"The average starting salary in the nation just barely hit $40,000 this year, according to Fiels. In San Antonio, the entry-level salary is $28,752.
Librarians are being lured to corporate jobs where they can make double their salary, Fiels said.
'It's a tough, competitive market out there,' Fiels said. 'But I think people who come in to librarianship do it because they want to make the world a better place. So money isn't always an issue.'"
Welcome to the ALA rationalization for why people go into librarianship. It's not for money. It's not to have a career. It's not even just to have a job. No, it's because they want to make the world a better place! It's because they want to change the world for the better, one library card at a time!I can't decide if he really believes this stuff, or if he's just trying to excuse the ALA's poor record of doing anything to help raise librarian salaries by saying we're all just doing charity work anyway. Low education standards and duplicitous library school recruitment strategies certainly help keep librarian salaries down, and now we find out that we're not really interested in money anyway. Fortunately we're on the side of the angels.

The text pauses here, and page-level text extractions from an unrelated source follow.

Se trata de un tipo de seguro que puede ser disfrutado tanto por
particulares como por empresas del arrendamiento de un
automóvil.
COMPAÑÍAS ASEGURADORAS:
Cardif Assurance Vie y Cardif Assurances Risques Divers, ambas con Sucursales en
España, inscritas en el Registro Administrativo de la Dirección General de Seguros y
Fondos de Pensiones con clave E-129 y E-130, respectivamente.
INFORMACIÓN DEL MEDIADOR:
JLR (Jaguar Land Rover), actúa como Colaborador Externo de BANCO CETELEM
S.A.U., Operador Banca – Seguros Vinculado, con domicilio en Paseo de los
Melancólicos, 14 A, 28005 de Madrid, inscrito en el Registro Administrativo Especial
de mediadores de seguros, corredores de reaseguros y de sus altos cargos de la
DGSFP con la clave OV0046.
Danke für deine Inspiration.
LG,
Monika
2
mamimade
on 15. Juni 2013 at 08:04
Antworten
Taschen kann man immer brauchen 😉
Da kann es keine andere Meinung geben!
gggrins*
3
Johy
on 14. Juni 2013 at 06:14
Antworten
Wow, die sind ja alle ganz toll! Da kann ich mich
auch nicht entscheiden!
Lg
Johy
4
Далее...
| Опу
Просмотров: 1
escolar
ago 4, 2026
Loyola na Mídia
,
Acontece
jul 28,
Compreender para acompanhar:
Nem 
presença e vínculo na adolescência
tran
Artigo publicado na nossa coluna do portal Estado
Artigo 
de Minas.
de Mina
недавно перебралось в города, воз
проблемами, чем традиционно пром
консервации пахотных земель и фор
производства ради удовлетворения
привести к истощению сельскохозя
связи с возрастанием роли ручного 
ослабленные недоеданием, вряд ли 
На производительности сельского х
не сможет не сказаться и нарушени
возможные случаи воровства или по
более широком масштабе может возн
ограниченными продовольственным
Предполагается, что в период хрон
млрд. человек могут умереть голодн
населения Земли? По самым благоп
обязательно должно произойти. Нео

This statement just confirms what I've said before, that the ALA has very little interest in librarians. The primary professional organization of American librarians does almost nothing to help librarians. Sure, if your major concern as a librarian is certain federal legislation, then they're happy to waste your money fighting losing battles. But if you are at all concerned about the pay and status of librarians, then you'll have to look elsewhere, because the ALA doesn't care about you. They only care about your dues. This statement by the ALA executive director acknowledges what a good person you are and says you don't want any money anyway.
Fortunately, you became a librarian because you want to change the world, not because you want to pay the rent. I'm surprised that Fiels didn't quote from the Sermon on the Mount.
"Librarians aren't concerned about salaries. Look at the birds in the sky; they do not sow or reap, yet your heavenly Father feeds them!"
Changing the world! We're certainly full of ourselves. Are we changing the world for the better by videogaming? If I want to change the world, I'm certainly not going to do it through my library. Here's my message to all the folks who are attracted to librarianship because they want to change the world and they don't care whether they're paid to do it: Go Away! You're not going to change the world! Don't be so pathetic! And stop lowering the standards for the rest of us!
Librarianship isn't a charitable activity. It's a job, it's a career, it's a service. If you want to be charitable, go volunteer at a soup kitchen. Go feed and clothe the poor. Go teach illiterates to read. But don't think librarianship is some holy, charitable mission, because it's not.